How to Use These Metrics

1. Identify Inconsistent Metrics

Look at RMSE Aggregation Std Dev:

  • Std Dev > 0.3 = High variance (unstable metric)
  • Std Dev < 0.1 = Low variance (stable metric)

Example:

Adherence Std Dev: 0.432  <- Highly variable, evaluate consistency

2. Find Problem Areas

Look at Per-Metric Statistics:

  • Poor Count > 0 = Metric has low scores (< 0.3)
  • Perfect Count = 0 = No perfect scores

Example:

Context Relevance Poor Count: 1   <- Some queries have low relevance
Adherence Poor Count: 1           <- Some responses have hallucinations

3. Distribution Analysis

Compare Mean vs Median:

  • If Mean ≈ Median: Symmetric distribution
  • If Mean > Median: Right-skewed (some high values)
  • If Mean < Median: Left-skewed (some low values)

Example:

Adherence Mean: 0.600, Median: 0.800
-> Left-skewed (pulled down by low values)

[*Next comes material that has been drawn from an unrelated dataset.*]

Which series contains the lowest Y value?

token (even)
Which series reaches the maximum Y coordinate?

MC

4. Evaluate Percentile Range

Use 25th and 75th percentiles to understand typical range:

Example:

Context Relevance: 25th=0.275, 75th=0.425
-> Typical range is 0.275-0.425 (middle 50%)

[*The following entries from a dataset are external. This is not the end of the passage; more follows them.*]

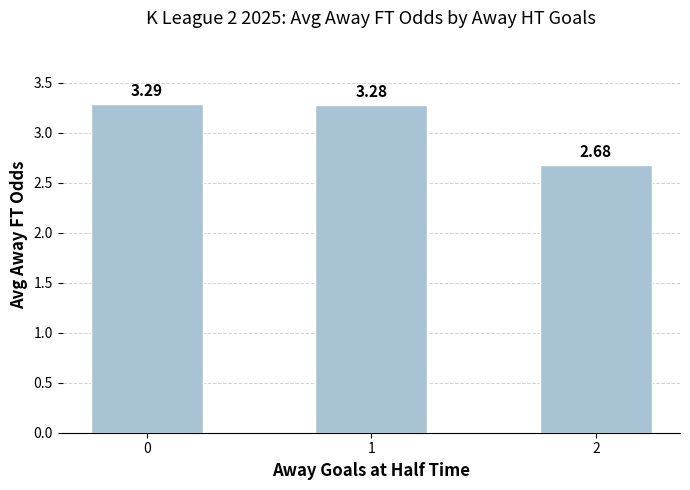

Rank the categories by value from lowest to highest.

2, 1, 0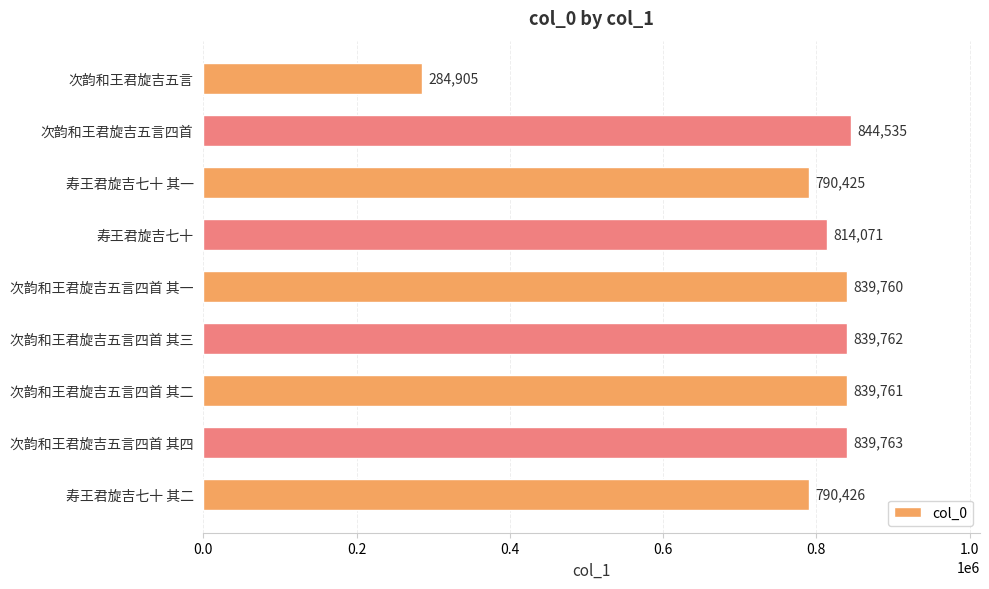

List the labels in order of value, largest first.

次韵和王君旋吉五言四首, 次韵和王君旋吉五言四首 其四, 次韵和王君旋吉五言四首 其三, 次韵和王君旋吉五言四首 其二, 次韵和王君旋吉五言四首 其一, 寿王君旋吉七十, 寿王君旋吉七十 其二, 寿王君旋吉七十 其一, 次韵和王君旋吉五言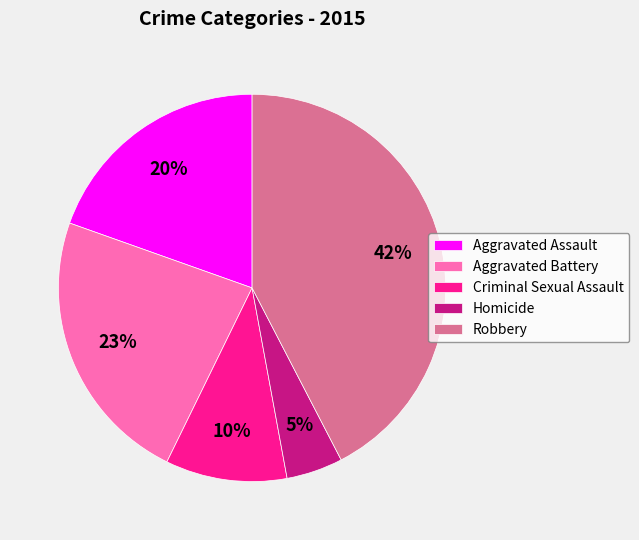

To the nearest percent, what is the average slice percentage?

20%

Integration with Evaluation Process

Automatic Computation

RMSE and per-metric statistics are computed automatically during evaluate_batch():

def evaluate_batch(self, test_cases):
    # ... evaluation code ...
    
    # Automatically compute metrics
    rmse_metrics = RMSECalculator.compute_rmse_aggregation_for_batch(detailed_results)
    per_metric_stats = AUCROCCalculator.compute_per_metric_statistics(detailed_results)
    
    results["rmse_metrics"] = rmse_metrics
    results["per_metric_statistics"] = per_metric_stats
    
    return results

No Ground Truth Required

Unlike RMSE vs ground truth or AUCROC calculations:

  • No ground truth needed
  • Works with actual evaluation results
  • Provides consistency/distribution insights
  • Suitable for real-world evaluation

Example Analysis Workflow

Scenario: Evaluation Results

Sample 1: R=0.20, U=0.75, C=0.75, A=0.0
Sample 2: R=0.50, U=0.90, C=0.85, A=0.8
Sample 3: R=0.35, U=0.60, C=0.55, A=1.0

Step 1: Check RMSE Aggregation

Adherence Std Dev: 0.432 (highest variability)
-> Adherence scores vary widely (0.0 to 1.0)

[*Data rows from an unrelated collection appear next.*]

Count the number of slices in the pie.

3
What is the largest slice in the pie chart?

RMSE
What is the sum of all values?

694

Step 2: Check Per-Metric Statistics

Adherence: Mean=0.60, Median=0.80, Poor=1, Perfect=1
-> One perfect response, one with hallucinations

Step 3: Investigate Issues

Poor Adherence (0.0) appears in Sample 1
-> Investigate what caused the hallucination
-> Check retrieved documents and response

Step 4: Recommendation

Adherence is inconsistent (Std Dev 0.432)
-> Improve retrieval quality to avoid hallucinations
-> Focus on samples with A=0.0

Comparison with Previous Approach

Before

  • Only overall averages shown
  • No distribution information
  • No consistency metrics
  • Empty RMSE/AUCROC in JSON

After

  • Overall averages + statistical breakdown
  • Full distribution analysis (percentiles, quartiles)
  • Consistency measurement (standard deviation)
  • Populated RMSE and per-metric stats in JSON
  • Perfect/poor count indicators

Technical Details

RMSE Aggregation Formula

For each metric: Std Dev=(xiμ)2n\text{Std Dev} = \sqrt{\frac{\sum(x_i - \mu)^2}{n}}

Where:

  • $x_i$ = metric value for evaluation $i$
  • $\mu$ = mean metric value
  • $n$ = number of evaluations

Per-Metric Statistics

  • Percentile k: Value below which k% of data falls
  • Perfect Count: Number of evaluations where metric >= 0.95
  • Poor Count: Number of evaluations where metric < 0.3

Files Modified

  1. advanced_rag_evaluator.py

    • Added compute_rmse_aggregation_for_batch() method
    • Added compute_per_metric_statistics() method
    • Updated evaluate_batch() to compute metrics
  2. streamlit_app.py

    • Added RMSE Aggregation section to UI
    • Added Per-Metric Statistics section to UI
    • Updated JSON download to include both metrics

Next Steps

Visualization

  • Add charts showing metric distributions
  • Comparison plots across evaluations
  • Heatmaps for metric correlations

Advanced Analysis

  • Metric trend analysis over time
  • Correlation between metrics
  • Root cause analysis for poor scores

Optimization

  • Use insights to improve retrieval
  • Adjust chunk size/overlap based on metrics
  • Select embedding model based on metric performance